→ Provided data:

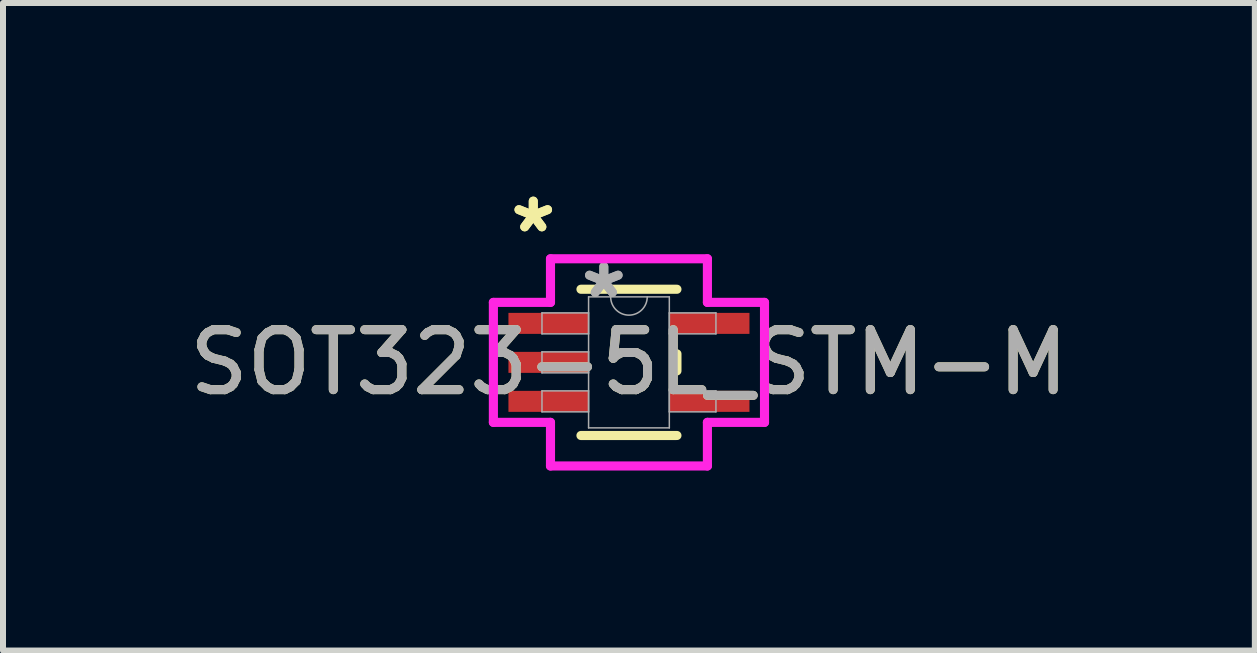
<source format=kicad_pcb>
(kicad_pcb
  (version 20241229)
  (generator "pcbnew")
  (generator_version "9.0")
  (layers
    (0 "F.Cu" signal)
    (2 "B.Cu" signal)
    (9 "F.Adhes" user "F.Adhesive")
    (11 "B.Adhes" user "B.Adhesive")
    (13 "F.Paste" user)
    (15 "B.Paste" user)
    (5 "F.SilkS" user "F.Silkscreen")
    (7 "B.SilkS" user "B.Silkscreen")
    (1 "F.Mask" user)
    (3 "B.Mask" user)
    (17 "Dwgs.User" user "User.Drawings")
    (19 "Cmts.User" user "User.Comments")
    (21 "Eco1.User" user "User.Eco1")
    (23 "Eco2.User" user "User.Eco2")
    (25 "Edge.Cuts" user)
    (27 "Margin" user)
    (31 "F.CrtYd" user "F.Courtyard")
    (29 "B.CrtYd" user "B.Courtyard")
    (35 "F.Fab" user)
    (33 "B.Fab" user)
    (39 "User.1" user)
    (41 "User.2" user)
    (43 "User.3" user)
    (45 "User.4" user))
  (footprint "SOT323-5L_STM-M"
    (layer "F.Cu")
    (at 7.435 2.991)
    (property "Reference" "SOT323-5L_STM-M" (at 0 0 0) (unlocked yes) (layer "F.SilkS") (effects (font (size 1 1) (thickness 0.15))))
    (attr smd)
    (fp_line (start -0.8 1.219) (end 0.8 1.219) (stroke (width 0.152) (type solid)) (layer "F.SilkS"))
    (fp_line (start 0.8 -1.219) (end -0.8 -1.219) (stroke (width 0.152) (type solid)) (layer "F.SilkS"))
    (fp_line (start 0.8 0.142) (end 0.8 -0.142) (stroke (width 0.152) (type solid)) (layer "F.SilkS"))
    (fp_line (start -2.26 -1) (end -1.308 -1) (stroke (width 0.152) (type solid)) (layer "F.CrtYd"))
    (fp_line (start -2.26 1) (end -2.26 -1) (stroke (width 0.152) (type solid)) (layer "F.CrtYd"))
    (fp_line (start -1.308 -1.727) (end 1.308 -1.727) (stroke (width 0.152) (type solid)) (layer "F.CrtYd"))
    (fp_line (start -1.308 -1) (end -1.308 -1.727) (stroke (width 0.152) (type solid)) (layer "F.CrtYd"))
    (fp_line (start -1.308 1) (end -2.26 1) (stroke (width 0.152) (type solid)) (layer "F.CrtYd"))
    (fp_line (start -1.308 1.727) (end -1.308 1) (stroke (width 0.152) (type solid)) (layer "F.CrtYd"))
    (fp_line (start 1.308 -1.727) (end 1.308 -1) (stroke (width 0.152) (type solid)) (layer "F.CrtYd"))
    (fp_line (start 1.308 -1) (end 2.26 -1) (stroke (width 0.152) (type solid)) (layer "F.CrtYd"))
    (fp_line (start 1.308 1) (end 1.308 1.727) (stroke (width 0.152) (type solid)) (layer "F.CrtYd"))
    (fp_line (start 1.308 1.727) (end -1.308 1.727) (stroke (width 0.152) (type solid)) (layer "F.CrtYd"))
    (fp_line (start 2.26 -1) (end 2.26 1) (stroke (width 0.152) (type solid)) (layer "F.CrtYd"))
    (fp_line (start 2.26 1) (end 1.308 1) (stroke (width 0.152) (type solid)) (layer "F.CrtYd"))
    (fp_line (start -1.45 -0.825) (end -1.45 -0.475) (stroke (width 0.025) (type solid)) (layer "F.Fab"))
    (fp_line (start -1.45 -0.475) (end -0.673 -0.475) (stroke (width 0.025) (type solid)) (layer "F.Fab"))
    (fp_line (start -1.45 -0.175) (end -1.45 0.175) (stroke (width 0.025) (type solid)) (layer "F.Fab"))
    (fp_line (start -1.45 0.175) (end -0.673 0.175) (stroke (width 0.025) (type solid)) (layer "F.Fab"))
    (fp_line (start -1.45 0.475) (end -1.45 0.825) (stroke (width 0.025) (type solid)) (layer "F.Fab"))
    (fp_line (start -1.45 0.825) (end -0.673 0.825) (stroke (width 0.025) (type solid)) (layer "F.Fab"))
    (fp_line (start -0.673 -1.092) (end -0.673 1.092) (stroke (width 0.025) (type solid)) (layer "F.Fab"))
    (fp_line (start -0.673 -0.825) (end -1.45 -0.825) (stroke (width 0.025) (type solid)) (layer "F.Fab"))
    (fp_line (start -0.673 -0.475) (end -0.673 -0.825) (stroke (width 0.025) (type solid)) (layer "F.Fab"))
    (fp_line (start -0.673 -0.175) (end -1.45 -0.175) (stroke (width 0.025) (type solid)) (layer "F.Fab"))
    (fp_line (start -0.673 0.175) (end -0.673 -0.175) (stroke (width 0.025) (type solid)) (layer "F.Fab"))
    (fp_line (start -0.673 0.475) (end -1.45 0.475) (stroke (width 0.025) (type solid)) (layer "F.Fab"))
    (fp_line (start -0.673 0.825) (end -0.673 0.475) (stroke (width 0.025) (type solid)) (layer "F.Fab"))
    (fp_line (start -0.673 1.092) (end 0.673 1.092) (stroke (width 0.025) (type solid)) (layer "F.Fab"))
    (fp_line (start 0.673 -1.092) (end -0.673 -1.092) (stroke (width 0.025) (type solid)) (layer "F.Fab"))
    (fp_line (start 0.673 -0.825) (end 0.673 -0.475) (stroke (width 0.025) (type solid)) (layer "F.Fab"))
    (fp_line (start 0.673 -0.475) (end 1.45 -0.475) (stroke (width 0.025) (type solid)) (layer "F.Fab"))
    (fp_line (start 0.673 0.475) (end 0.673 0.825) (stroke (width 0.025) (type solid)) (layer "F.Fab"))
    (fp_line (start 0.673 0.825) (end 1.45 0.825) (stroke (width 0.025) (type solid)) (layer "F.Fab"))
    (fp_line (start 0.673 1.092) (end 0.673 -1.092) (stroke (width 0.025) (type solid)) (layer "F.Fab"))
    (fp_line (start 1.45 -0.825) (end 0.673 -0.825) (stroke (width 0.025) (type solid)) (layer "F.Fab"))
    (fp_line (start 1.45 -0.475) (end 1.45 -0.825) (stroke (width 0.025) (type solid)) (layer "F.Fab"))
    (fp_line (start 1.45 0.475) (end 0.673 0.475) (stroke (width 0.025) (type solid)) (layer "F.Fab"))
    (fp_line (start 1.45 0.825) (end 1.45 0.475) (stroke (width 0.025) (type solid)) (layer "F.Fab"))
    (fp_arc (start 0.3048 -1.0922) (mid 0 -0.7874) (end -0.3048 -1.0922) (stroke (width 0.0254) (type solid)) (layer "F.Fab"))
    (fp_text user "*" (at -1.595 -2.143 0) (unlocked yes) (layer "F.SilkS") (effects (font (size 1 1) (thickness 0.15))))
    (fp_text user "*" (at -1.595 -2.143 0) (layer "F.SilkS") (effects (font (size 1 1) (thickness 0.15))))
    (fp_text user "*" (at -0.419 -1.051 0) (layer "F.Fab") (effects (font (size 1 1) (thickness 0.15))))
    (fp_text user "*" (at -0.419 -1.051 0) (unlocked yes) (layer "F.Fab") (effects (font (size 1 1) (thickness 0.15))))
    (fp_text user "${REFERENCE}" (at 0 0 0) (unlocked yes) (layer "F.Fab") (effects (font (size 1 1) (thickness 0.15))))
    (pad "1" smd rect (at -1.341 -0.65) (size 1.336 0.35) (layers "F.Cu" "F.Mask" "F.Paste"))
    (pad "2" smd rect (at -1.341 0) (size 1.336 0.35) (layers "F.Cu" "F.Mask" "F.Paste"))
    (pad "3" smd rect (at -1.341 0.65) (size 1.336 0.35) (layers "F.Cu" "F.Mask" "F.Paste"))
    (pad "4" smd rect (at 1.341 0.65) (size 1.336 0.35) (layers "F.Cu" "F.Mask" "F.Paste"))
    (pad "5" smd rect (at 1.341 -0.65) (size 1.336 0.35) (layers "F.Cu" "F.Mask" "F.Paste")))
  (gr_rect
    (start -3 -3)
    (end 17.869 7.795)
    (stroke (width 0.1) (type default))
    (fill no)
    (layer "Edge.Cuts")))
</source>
...
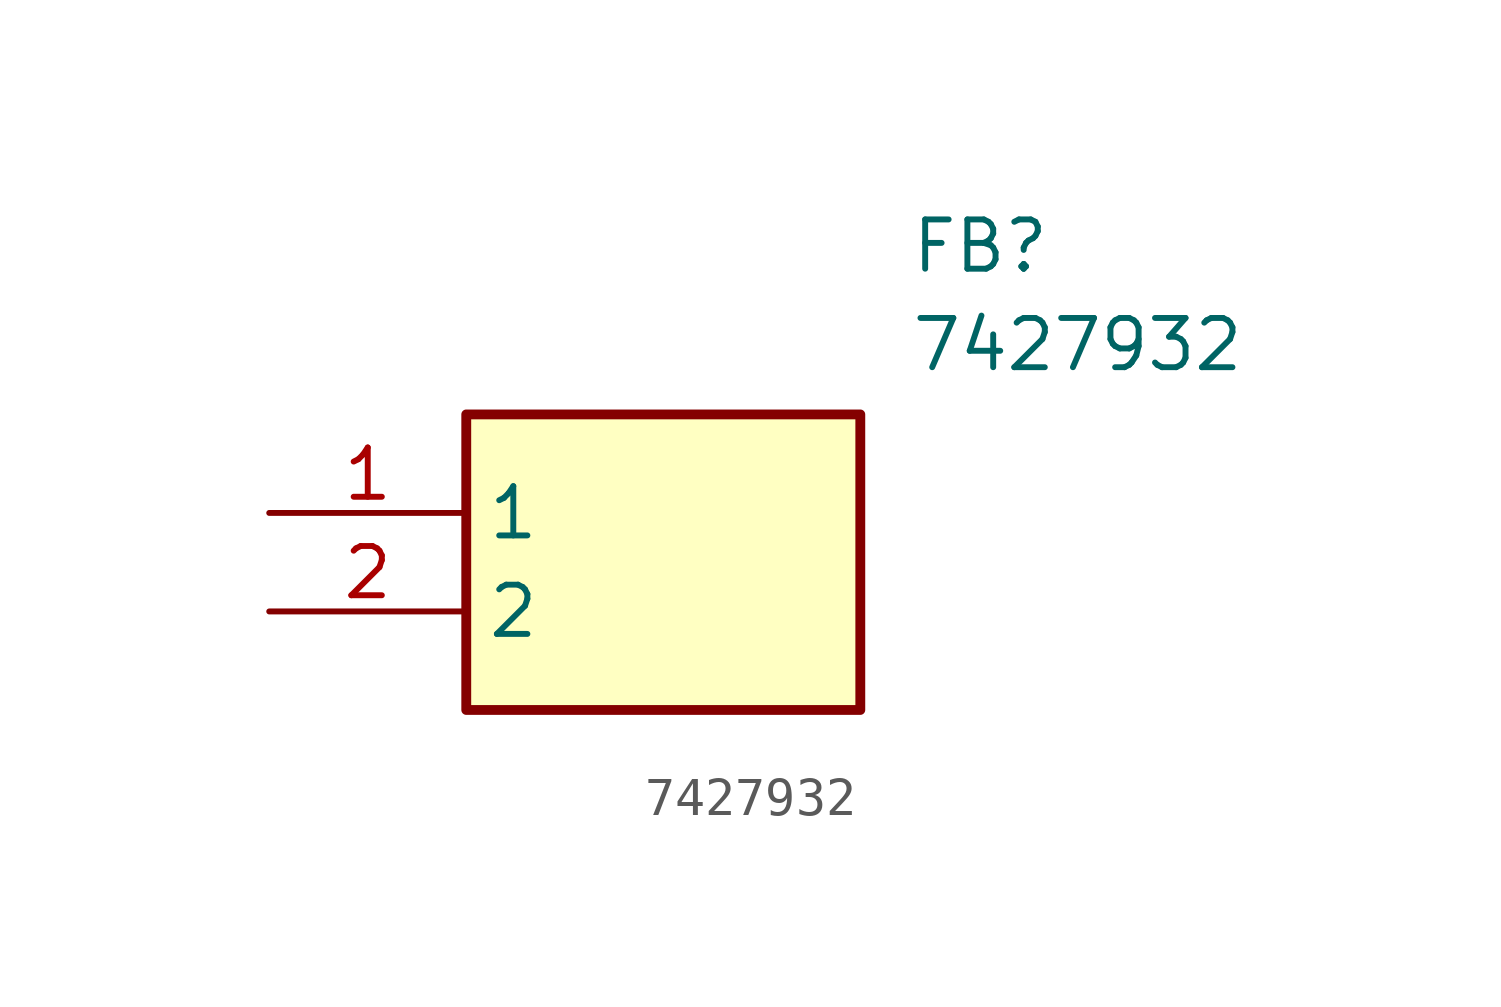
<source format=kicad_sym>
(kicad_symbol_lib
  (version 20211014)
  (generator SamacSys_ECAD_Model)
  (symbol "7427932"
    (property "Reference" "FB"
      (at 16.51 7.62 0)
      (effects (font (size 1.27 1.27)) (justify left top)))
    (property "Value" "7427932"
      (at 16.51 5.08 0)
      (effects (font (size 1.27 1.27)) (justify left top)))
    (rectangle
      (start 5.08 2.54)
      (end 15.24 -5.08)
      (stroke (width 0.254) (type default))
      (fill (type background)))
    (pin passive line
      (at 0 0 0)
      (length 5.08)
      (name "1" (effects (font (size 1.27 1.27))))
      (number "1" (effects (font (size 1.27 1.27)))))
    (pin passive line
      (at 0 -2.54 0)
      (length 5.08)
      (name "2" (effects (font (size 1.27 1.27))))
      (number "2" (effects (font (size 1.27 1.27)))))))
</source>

→ What to work on: Output each line of the listing in which the string "Courtyard" is found.

→ Task response:
    (31 "F.CrtYd" user "F.Courtyard")
    (29 "B.CrtYd" user "B.Courtyard")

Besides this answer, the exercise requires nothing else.